***** INFORMATION GIVEN *****
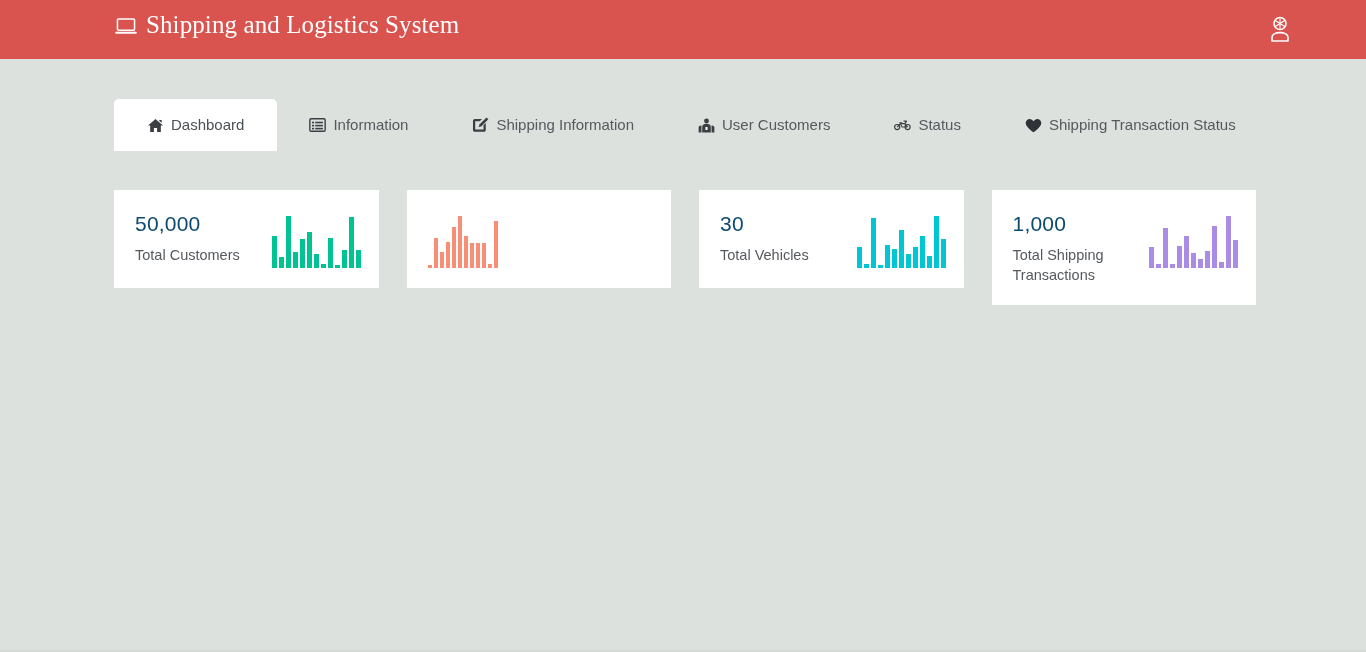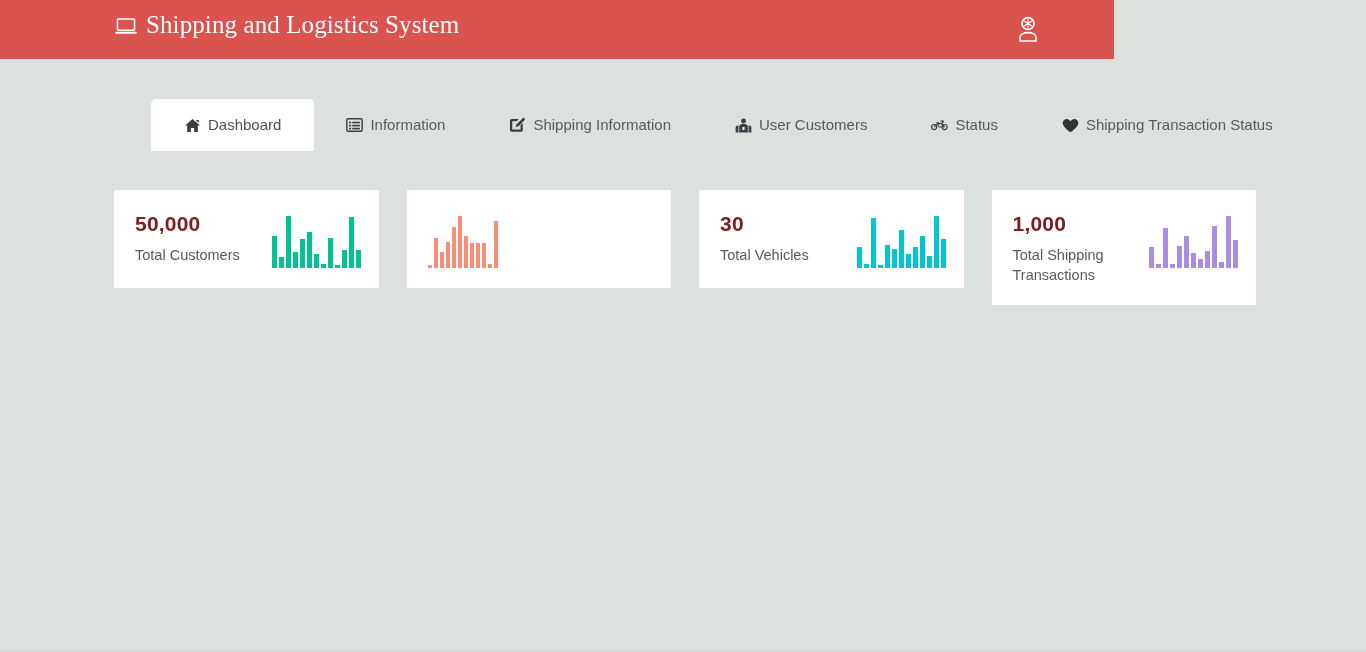--- a/index.html
+++ b/index.html
@@ -20,7 +20,7 @@
   #app-header {
     position: absolute;
     top: 0; left: 0;
-    width: 1114px;
+    width: 1366px;
     height: 59px;
     background: #d9534f;
     box-sizing: border-box;

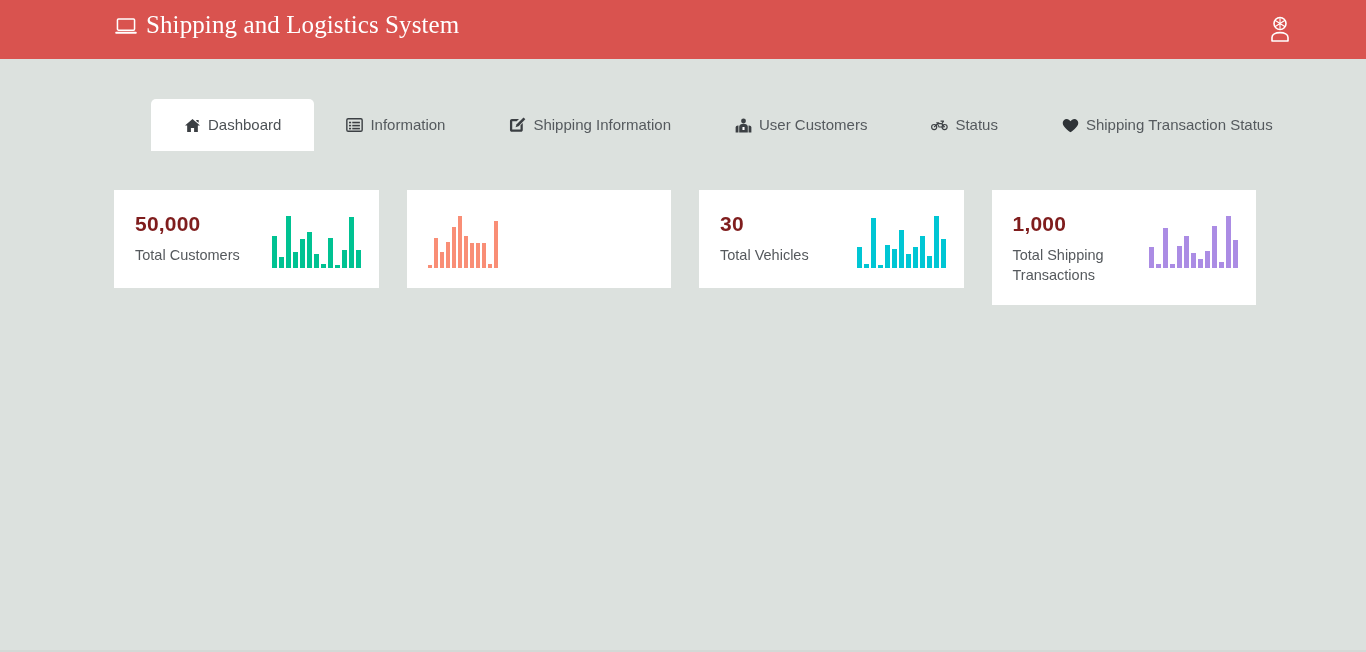--- a/index.html
+++ b/index.html
@@ -67,7 +67,6 @@
     height: 52px;
     display: flex;
     align-items: stretch;
-    margin-left: 37px;
   }
   .tab {
     display: flex;

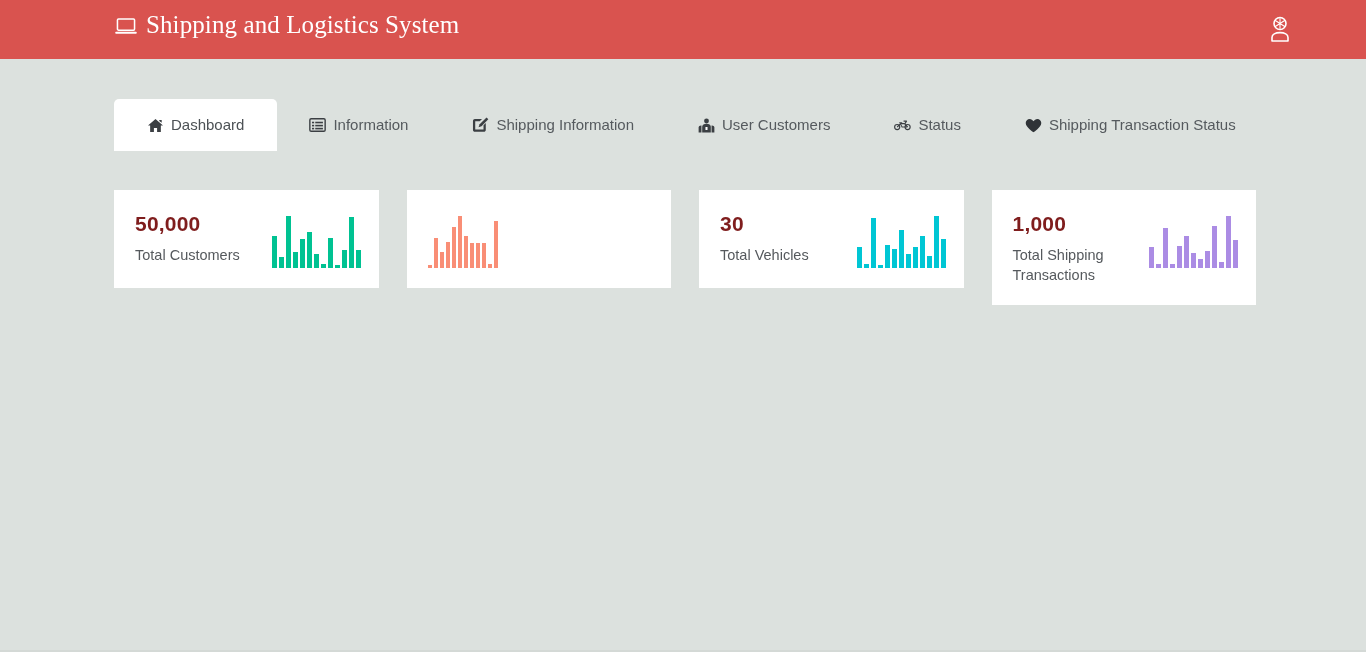--- a/index.html
+++ b/index.html
@@ -124,8 +124,8 @@
   .stat-text { min-width: 0; }
   .stat-value {
     font-size: 21px;
-    font-weight: bold;
-    color: #7f1d1d;
+    font-weight: normal;
+    color: #0c4a6e;
     line-height: 24px;
     letter-spacing: 0.2px;
   }

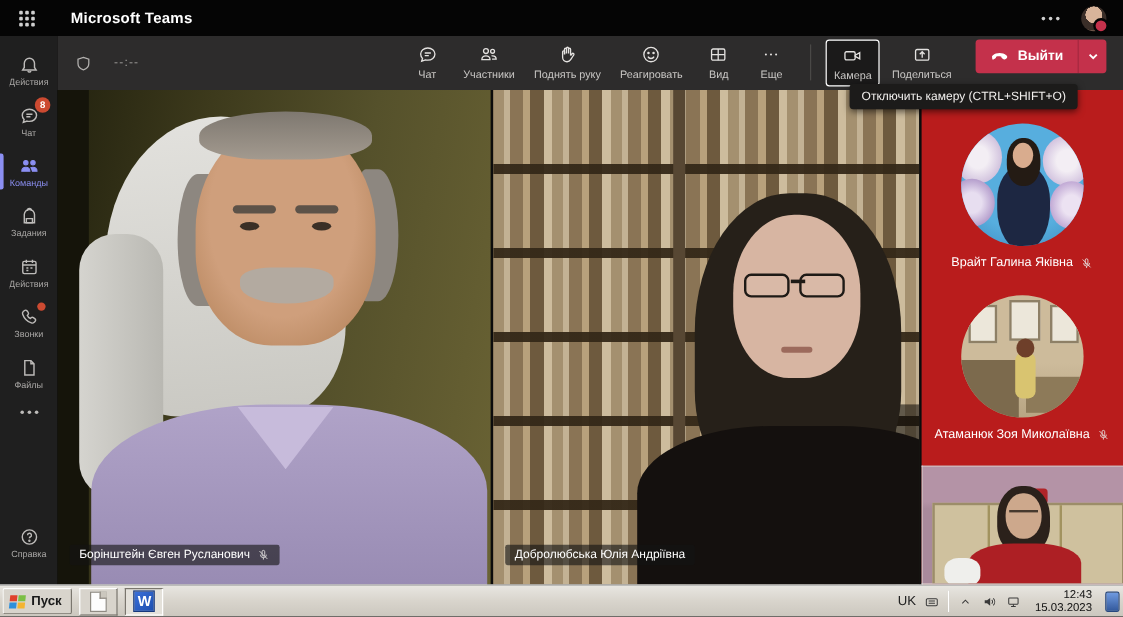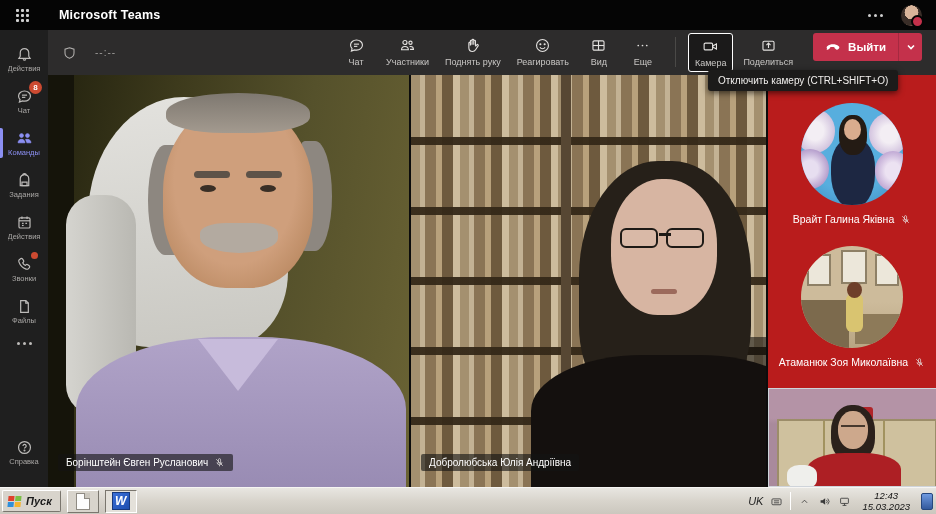--- a/index.html
+++ b/index.html
@@ -128,7 +128,7 @@
   .sv-tissue { position:absolute; left:18px; top:76px; width:30px; height:24px; background:#efefec; border-radius:40%; }
 
   
-  .taskbar { position:absolute; left:0; bottom:0; width:936px; height:27px; background:linear-gradient(180deg,#e8e6e1 0,#d8d4cc 50%,#cbc7be 100%); border-top:1px solid #f6f5f3; display:flex; align-items:center;font-style:italic; }
+  .taskbar { position:absolute; left:0; bottom:0; width:936px; height:27px; background:linear-gradient(180deg,#e8e6e1 0,#d8d4cc 50%,#cbc7be 100%); border-top:1px solid #f6f5f3; display:flex; align-items:center; }
   .start-btn { display:flex; align-items:center; gap:5px; height:22px; margin-left:2px; padding:0 8px 0 5px; background:#d8d4cc; border:1px solid; border-color:#fff #7a766e #7a766e #fff; border-radius:2px; font-size:11px; font-weight:bold; color:#1a1a1a; cursor:pointer; }
   .winflag { display:grid; grid-template-columns:6px 6px; grid-gap:1px; transform:skewX(-6deg); }
   .winflag i { width:6px; height:5px; }

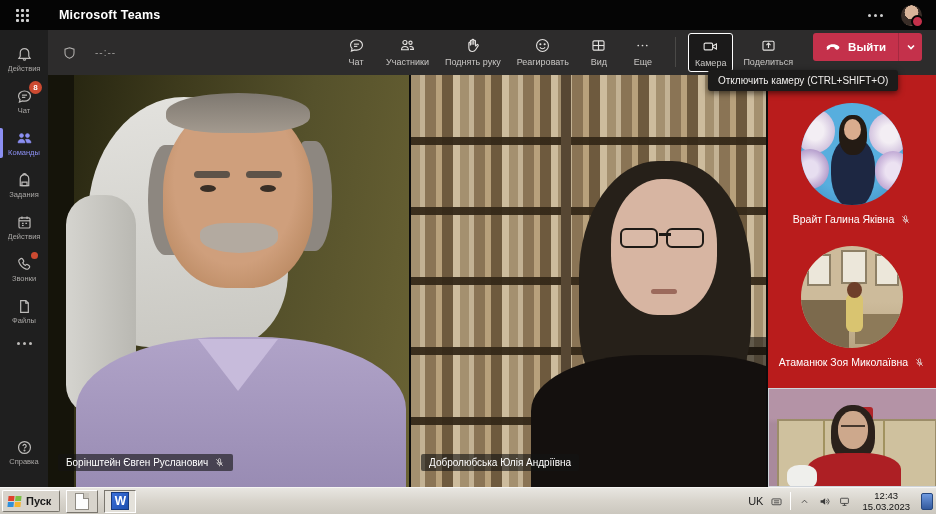--- a/index.html
+++ b/index.html
@@ -143,7 +143,7 @@
   .tray-sep { width:1px; height:18px; background:#aaa69e; border-right:1px solid #fff; }
   .tray .lang { font-size:11px; color:#222; }
   .tray svg { width:13px; height:13px; stroke:#3a3a3a; fill:none; stroke-width:1.3; }
-  .clock { text-align:center; font-size:9.5px; line-height:11px; color:#111; padding:0 4px; }
+  .clock { text-align:right; font-size:9.5px; line-height:11px; color:#111; padding:0 4px; }
   .show-desktop { width:12px; height:17px; background:linear-gradient(180deg,#6f9ae0,#33599c); border:1px solid #26477e; border-radius:2px; margin-right:1px; cursor:pointer; }
 </style>
 </head>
*****
PROBLEM DETAILS -> Transcribe every entry exactly, omitting pictures.

SOLUTION TO THE PROBLEM ->
--- a/index.html
+++ b/index.html
@@ -20,7 +20,7 @@
   #app-header {
     position: absolute;
     top: 0; left: 0;
-    width: 1114px;
+    width: 1366px;
     height: 59px;
     background: #d9534f;
     box-sizing: border-box;

--- a/index.html
+++ b/index.html
@@ -67,7 +67,6 @@
     height: 52px;
     display: flex;
     align-items: stretch;
-    margin-left: 37px;
   }
   .tab {
     display: flex;

--- a/index.html
+++ b/index.html
@@ -124,8 +124,8 @@
   .stat-text { min-width: 0; }
   .stat-value {
     font-size: 21px;
-    font-weight: bold;
-    color: #7f1d1d;
+    font-weight: normal;
+    color: #0c4a6e;
     line-height: 24px;
     letter-spacing: 0.2px;
   }

--- a/index.html
+++ b/index.html
@@ -128,7 +128,7 @@
   .sv-tissue { position:absolute; left:18px; top:76px; width:30px; height:24px; background:#efefec; border-radius:40%; }
 
   
-  .taskbar { position:absolute; left:0; bottom:0; width:936px; height:27px; background:linear-gradient(180deg,#e8e6e1 0,#d8d4cc 50%,#cbc7be 100%); border-top:1px solid #f6f5f3; display:flex; align-items:center;font-style:italic; }
+  .taskbar { position:absolute; left:0; bottom:0; width:936px; height:27px; background:linear-gradient(180deg,#e8e6e1 0,#d8d4cc 50%,#cbc7be 100%); border-top:1px solid #f6f5f3; display:flex; align-items:center; }
   .start-btn { display:flex; align-items:center; gap:5px; height:22px; margin-left:2px; padding:0 8px 0 5px; background:#d8d4cc; border:1px solid; border-color:#fff #7a766e #7a766e #fff; border-radius:2px; font-size:11px; font-weight:bold; color:#1a1a1a; cursor:pointer; }
   .winflag { display:grid; grid-template-columns:6px 6px; grid-gap:1px; transform:skewX(-6deg); }
   .winflag i { width:6px; height:5px; }

--- a/index.html
+++ b/index.html
@@ -143,7 +143,7 @@
   .tray-sep { width:1px; height:18px; background:#aaa69e; border-right:1px solid #fff; }
   .tray .lang { font-size:11px; color:#222; }
   .tray svg { width:13px; height:13px; stroke:#3a3a3a; fill:none; stroke-width:1.3; }
-  .clock { text-align:center; font-size:9.5px; line-height:11px; color:#111; padding:0 4px; }
+  .clock { text-align:right; font-size:9.5px; line-height:11px; color:#111; padding:0 4px; }
   .show-desktop { width:12px; height:17px; background:linear-gradient(180deg,#6f9ae0,#33599c); border:1px solid #26477e; border-radius:2px; margin-right:1px; cursor:pointer; }
 </style>
 </head>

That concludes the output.